Il neurochirurgo Andrea Cividini, che si sta diplomando al “Centro Italiano Ipnosi Clinico Sperimentale” di Torino, ci spiega nel video com’è possibile operare sotto ipnosi (seguiranno approfondimenti sul cartaceo).

“Non dobbiamo porci l’obiettivo di sostituire con l’ipnosi le pratiche anestesiologiche. Nel momento di divaricazione dei tessuti, sul volto del paziente è comparsa una smorfia di disagio e siamo intervenuti con una piccola anestesia locale sulla cute. Per ricorrere all’ipnosi, bisogna capire se il paziente concorda con la procedura, testare la sua capacità di andare in trance e verificare se è sufficientemente profonda per sopportare l’intervento chirurgico. Desideriamo rendere l’esperienza della sala operatoria non solo libera dal dolore, ma nel complesso, addirittura piacevole”.
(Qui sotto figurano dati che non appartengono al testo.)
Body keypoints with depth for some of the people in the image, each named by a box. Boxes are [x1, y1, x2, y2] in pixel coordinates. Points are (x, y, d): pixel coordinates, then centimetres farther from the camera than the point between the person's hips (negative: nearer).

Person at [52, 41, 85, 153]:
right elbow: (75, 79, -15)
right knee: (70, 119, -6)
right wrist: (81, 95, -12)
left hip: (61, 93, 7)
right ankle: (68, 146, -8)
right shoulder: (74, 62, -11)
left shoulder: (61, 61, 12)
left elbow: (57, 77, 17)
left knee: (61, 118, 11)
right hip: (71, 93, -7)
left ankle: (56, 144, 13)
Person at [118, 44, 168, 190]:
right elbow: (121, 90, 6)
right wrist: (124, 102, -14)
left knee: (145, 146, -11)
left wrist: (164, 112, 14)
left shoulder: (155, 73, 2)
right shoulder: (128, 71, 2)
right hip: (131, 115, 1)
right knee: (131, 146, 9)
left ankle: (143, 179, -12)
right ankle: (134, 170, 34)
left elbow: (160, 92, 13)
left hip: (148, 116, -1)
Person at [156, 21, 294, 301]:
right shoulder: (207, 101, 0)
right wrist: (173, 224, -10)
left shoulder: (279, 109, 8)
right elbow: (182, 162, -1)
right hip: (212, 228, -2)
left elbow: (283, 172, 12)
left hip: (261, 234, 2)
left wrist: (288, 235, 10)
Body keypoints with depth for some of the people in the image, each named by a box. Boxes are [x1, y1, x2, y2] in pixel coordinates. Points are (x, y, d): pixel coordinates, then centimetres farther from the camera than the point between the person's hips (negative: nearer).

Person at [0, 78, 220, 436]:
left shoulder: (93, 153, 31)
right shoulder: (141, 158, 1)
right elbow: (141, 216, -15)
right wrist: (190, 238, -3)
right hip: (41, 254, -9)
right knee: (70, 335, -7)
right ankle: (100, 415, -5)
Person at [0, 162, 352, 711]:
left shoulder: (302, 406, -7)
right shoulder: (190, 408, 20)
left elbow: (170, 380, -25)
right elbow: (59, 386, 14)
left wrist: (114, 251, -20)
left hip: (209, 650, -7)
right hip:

“La durata di un intervento può rappresentare un limite, così come il fatto che alcune operazioni richiedano che il paziente assuma posizioni scomode, mentre l’ipnosi comporta un rilassamento del corpo. Ci sono diverse tecniche di trance, io preferisco focalizzare l’attenzione sul respiro o su un punto in particolare del campo visivo. Per sviluppare l’analgesia, si utilizzano diverse tecniche: al paziente ho fatto ricordare com’è la sensazione di avere una mano nel ghiaccio e sentirla anestetizzata. Durante l’intervento, il signor De Bernardi ha rivissuto un ricordo di lui da bambino che giocava a palle di neve con gli amici. Il procedimento dell’ipnosi, definito “regressione d’età”, conduce il paziente in un luogo sicuro in cui rivivere le proprie emozioni”.

Piero De Bernardi, che per via di una paresi causata dall’ematoma non riusciva più a muovere gamba e braccio sinistro, ha ripreso appieno la funzionalità del proprio corpo e al termine dell’intervento è apparso sereno e rilassato, cosa non comune al termine di un’operazione.